Schools like Langa High School and Peakview High School have returned to online virtual learning. Communicating with their grade 12 learners through WhatsApp group chats, the schools share activities with learners to keep them on track and help keep up with the syllabus.

Elsewhere, the Golden Arrow Simon’s Town depot is temporarily closed, and Steve Joubert, the principal of Fish Hoek High School, has asked parents to find alternate transportation options to protect their children’s safety.

“We recognise that many of our learners may struggle to get to school due to the ongoing taxi strike and potentially linked intimidation. We encourage parents to reach out to their children and consider having friends or a classmate sleep over for a few nights to support those with transport challenges”, said Joubert.

A body lies at the Borchards Quarry entrance to Nyanga on the 5th day of the taxi strike. (Photo: Brenton Geach)

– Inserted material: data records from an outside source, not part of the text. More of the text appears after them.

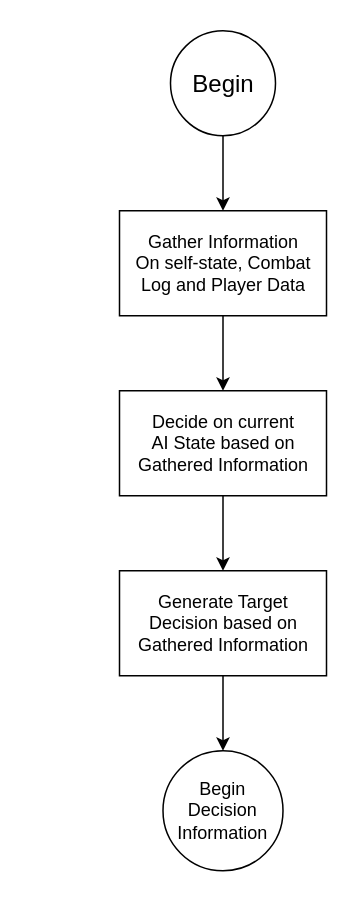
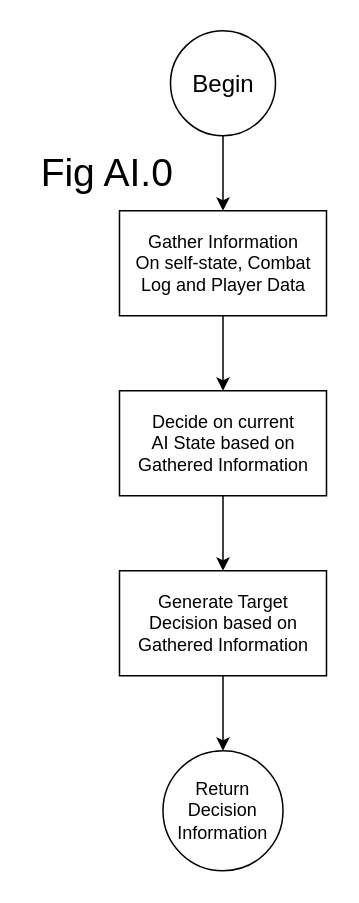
  <mxCell id="0" />
  <mxCell id="1" parent="0" />
  <mxCell id="2" style="edgeStyle=orthogonalEdgeStyle;rounded=0;orthogonalLoop=1;jettySize=auto;html=1;entryX=0.5;entryY=0;entryDx=0;entryDy=0;" parent="1" source="3" target="8" edge="1"><mxGeometry relative="1" as="geometry" /></mxCell>
  <mxCell id="3" value="" style="ellipse;whiteSpace=wrap;html=1;aspect=fixed;" parent="1" vertex="1"><mxGeometry x="113" y="20" width="70" height="70" as="geometry" /></mxCell>
  <mxCell id="4" value="&lt;font style=&quot;font-size: 16px&quot;&gt;Begin&lt;/font&gt;" style="text;html=1;strokeColor=none;fillColor=none;align=center;verticalAlign=middle;whiteSpace=wrap;rounded=0;" parent="1" vertex="1"><mxGeometry x="120.5" y="45" width="55" height="20" as="geometry" /></mxCell>
  <mxCell id="5" style="edgeStyle=orthogonalEdgeStyle;rounded=0;orthogonalLoop=1;jettySize=auto;html=1;entryX=0.5;entryY=0;entryDx=0;entryDy=0;" parent="1" source="6" target="10" edge="1"><mxGeometry relative="1" as="geometry" /></mxCell>
  <mxCell id="6" value="Decide on current&lt;br&gt;AI State based on&lt;br&gt;Gathered Information&lt;br&gt;" style="html=1;" parent="1" vertex="1"><mxGeometry x="79" y="260" width="138" height="70" as="geometry" /></mxCell>
  <mxCell id="7" style="edgeStyle=orthogonalEdgeStyle;rounded=0;orthogonalLoop=1;jettySize=auto;html=1;entryX=0.5;entryY=0;entryDx=0;entryDy=0;" parent="1" source="8" target="6" edge="1"><mxGeometry relative="1" as="geometry" /></mxCell>
  <mxCell id="8" value="Gather Information&lt;br&gt;On self-state, Combat&lt;br&gt;Log and Player Data&lt;br&gt;" style="html=1;" parent="1" vertex="1"><mxGeometry x="79" y="140" width="138" height="70" as="geometry" /></mxCell>
  <mxCell id="9" style="edgeStyle=orthogonalEdgeStyle;rounded=0;orthogonalLoop=1;jettySize=auto;html=1;entryX=0.5;entryY=0;entryDx=0;entryDy=0;" parent="1" source="10" target="11" edge="1"><mxGeometry relative="1" as="geometry" /></mxCell>
  <mxCell id="10" value="Generate Target &lt;br&gt;Decision based on &lt;br&gt;Gathered Information&lt;br&gt;" style="html=1;" parent="1" vertex="1"><mxGeometry x="79" y="380" width="138" height="70" as="geometry" /></mxCell>
  <mxCell id="11" value="" style="ellipse;whiteSpace=wrap;html=1;aspect=fixed;" parent="1" vertex="1"><mxGeometry x="108" y="500" width="80" height="80" as="geometry" /></mxCell>
- <mxCell id="12" value="Begin Decision Information&lt;br&gt;" style="text;html=1;strokeColor=none;fillColor=none;align=center;verticalAlign=middle;whiteSpace=wrap;rounded=0;" parent="1" vertex="1"><mxGeometry x="112" y="520" width="72" height="40" as="geometry" /></mxCell>
+ <mxCell id="12" value="Return Decision Information&lt;br&gt;" style="text;html=1;strokeColor=none;fillColor=none;align=center;verticalAlign=middle;whiteSpace=wrap;rounded=0;" parent="1" vertex="1"><mxGeometry x="112" y="520" width="72" height="40" as="geometry" /></mxCell>
+ <mxCell id="13" value="&lt;font style=&quot;font-size: 26px&quot;&gt;Fig AI.0&lt;/font&gt;" style="text;html=1;strokeColor=none;fillColor=none;align=center;verticalAlign=middle;whiteSpace=wrap;rounded=0;" vertex="1" parent="1"><mxGeometry x="20.5" y="90" width="100" height="50" as="geometry" /></mxCell>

Domino effect of strike action

Le-Ruth House, residence at the Cape Peninsula University of Technology, is where coordinator Janet Nontas spoke to the Daily Maverick. “We’re unable to work because there is no transportation for most of the cleaners.”

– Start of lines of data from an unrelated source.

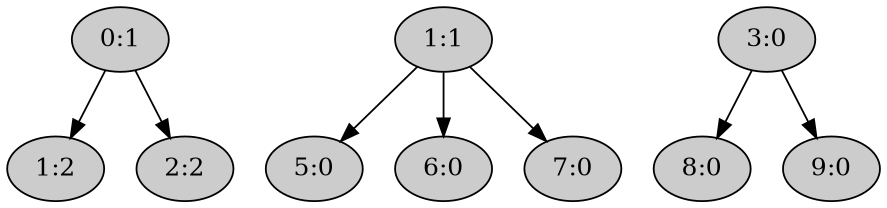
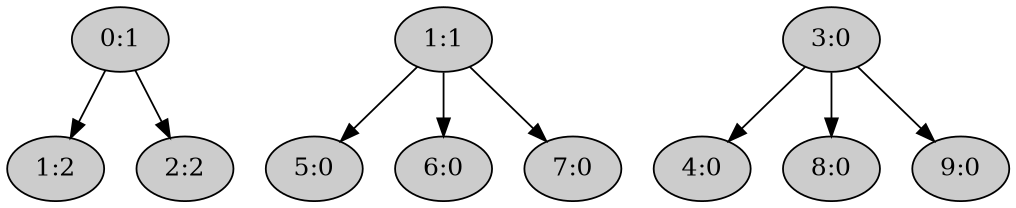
  digraph {
    node [fillcolor="#CCCCCC" style=filled]
    "0:1"
    "1:2"
    "2:2"
    "1:1"
    "5:0"
    "6:0"
    "7:0"
    "3:0"
+   "4:0"
    "8:0"
    "9:0"
    "0:1" -> "1:2"
    "0:1" -> "2:2"
    "1:1" -> "5:0"
    "1:1" -> "6:0"
    "1:1" -> "7:0"
+   "3:0" -> "4:0"
    "3:0" -> "8:0"
    "3:0" -> "9:0"
  }
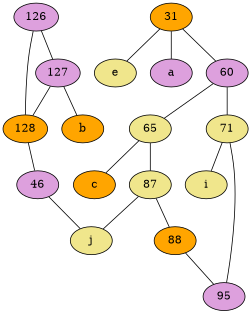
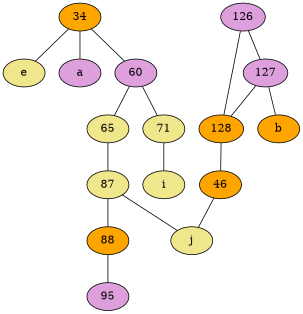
  graph {
    node [fillcolor=orange labelfontsize=50 style=filled]
    128
-   46 [fillcolor=plum]
+   46
    j [fillcolor=khaki]
    65 [fillcolor=khaki]
-   c
    87 [fillcolor=khaki]
    88
    e [fillcolor=khaki]
-   34 [label=31]
+   34
    a [fillcolor=plum]
    60 [fillcolor=plum]
    71 [fillcolor=khaki]
    i [fillcolor=khaki]
    95 [fillcolor=plum]
    127 [fillcolor=plum]
    b
    126 [fillcolor=plum]
    128 -- 46
    46 -- j
-   65 -- c
    65 -- 87
    87 -- j
    87 -- 88
    88 -- 95
    34 -- e
    34 -- a
    34 -- 60
    60 -- 65
    60 -- 71
    71 -- i
-   71 -- 95
    127 -- 128
    127 -- b
    126 -- 128
    126 -- 127
  }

“A lot of them stay in Delft which is one of the hotspots so their situation is dire currently, dirt has piled up in the students’ kitchens.

“This strike affects everyone, even myself. I feel the pain of it because my children are affected. They can’t go to school, in Delft High School.

“It has a major impact not only on the working class but even people that work with students and learners. This situation is sad.”

One of the Cape Organisation for the Democratic Taxi Association (Codeta)  leaders, Thembekile Andrew Gcwabe wrote a public letter confirming that “The taxi strike which has started on Wednesday 3rd of  August 2023 is going to end on Wednesday 9th of August, therefore, the taxis will start operating on Thursday the 10th of August 2023”. 

Not the first time

In its statement, Equal Education noted that disputes between the provincial administration and Santaco had previously caused disruptions to education in the province.

A taxi blockage in February 2023 stopped approximately 5,000 students from getting to school.

Equal Education said in its statement, “In 2022, a taxi strike almost disrupted the matric examinations when 128,000 learners in the province were kept from accessing their schools. These flare-ups have serious consequences for learners and school communities in marginalised areas like townships, where it is difficult to change routines and plans to accommodate disruptions to access to school and work.

“Learners are being denied their right to learn and access crucial school-based programmes like the National School Nutrition Programme for as long as they are unable to access schools or enter classrooms. Matric learners are losing out on curriculum coverage and exam preparation at a crucial time in their school year. Many of these learners have already experienced numerous setbacks such as the Covid-19 disruptions and rolling blackouts in their schooling journey. Learners simply cannot afford to lose any more teaching and learning time.

“While protest action is an important political tool, the current situation is disappointing, especially because it leaves children and our schools vulnerable. We appeal to both parties to find common ground. The provincial government and Santaco need to take action right away and prioritise the safety of learners and our school communities.”